What you will do -> With the line containing "The Mayor declared the Ordinary Meeting of Council resumed" as the first line and the last line of the records as the final one, reproduce that range exactly.

Exercise materials Block Start

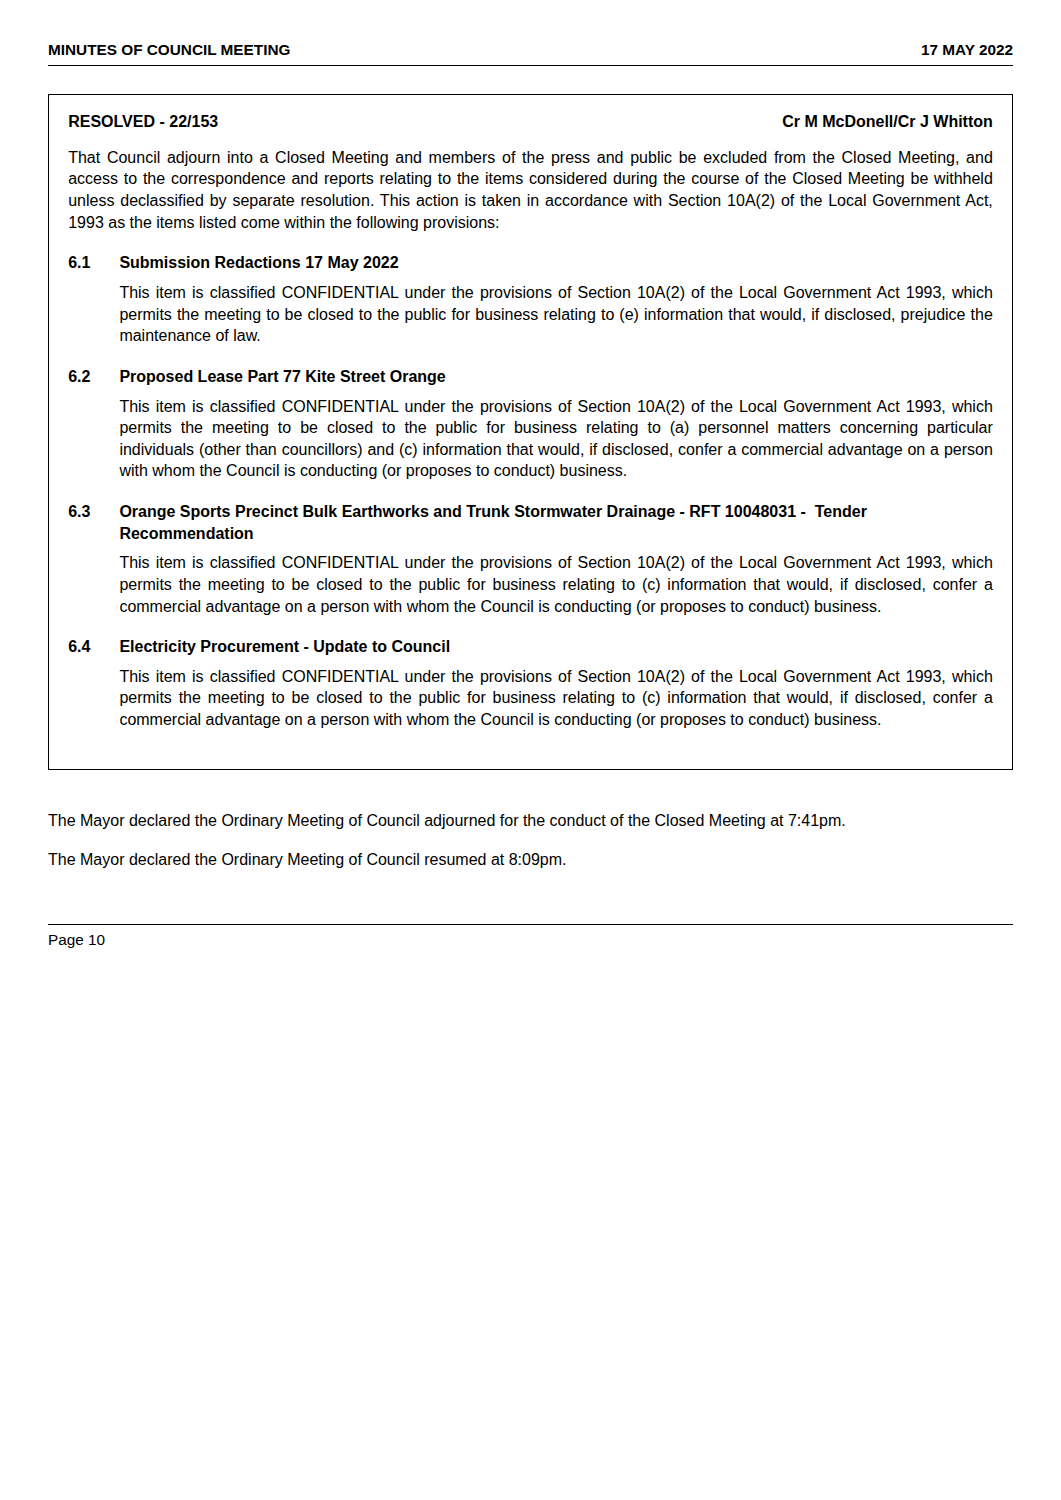MINUTES OF COUNCIL MEETING 17 MAY 2022
RESOLVED - 22/153 Cr M McDonell/Cr J Whitton
That Council adjourn into a Closed Meeting and members of the press and public be excluded from the Closed Meeting, and access to the correspondence and reports relating to the items considered during the course of the Closed Meeting be withheld unless declassified by separate resolution. This action is taken in accordance with Section 10A(2) of the Local Government Act, 1993 as the items listed come within the following provisions:
6.1 Submission Redactions 17 May 2022
This item is classified CONFIDENTIAL under the provisions of Section 10A(2) of the Local Government Act 1993, which permits the meeting to be closed to the public for business relating to (e) information that would, if disclosed, prejudice the maintenance of law.
6.2 Proposed Lease Part 77 Kite Street Orange
This item is classified CONFIDENTIAL under the provisions of Section 10A(2) of the Local Government Act 1993, which permits the meeting to be closed to the public for business relating to (a) personnel matters concerning particular individuals (other than councillors) and (c) information that would, if disclosed, confer a commercial advantage on a person with whom the Council is conducting (or proposes to conduct) business.
6.3 Orange Sports Precinct Bulk Earthworks and Trunk Stormwater Drainage - RFT 10048031 - Tender Recommendation
This item is classified CONFIDENTIAL under the provisions of Section 10A(2) of the Local Government Act 1993, which permits the meeting to be closed to the public for business relating to (c) information that would, if disclosed, confer a commercial advantage on a person with whom the Council is conducting (or proposes to conduct) business.
6.4 Electricity Procurement - Update to Council
This item is classified CONFIDENTIAL under the provisions of Section 10A(2) of the Local Government Act 1993, which permits the meeting to be closed to the public for business relating to (c) information that would, if disclosed, confer a commercial advantage on a person with whom the Council is conducting (or proposes to conduct) business.
The Mayor declared the Ordinary Meeting of Council adjourned for the conduct of the Closed Meeting at 7:41pm.
The Mayor declared the Ordinary Meeting of Council resumed at 8:09pm.
Page 10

Exercise materials Block End

Response area ->
The Mayor declared the Ordinary Meeting of Council resumed at 8:09pm.
Page 10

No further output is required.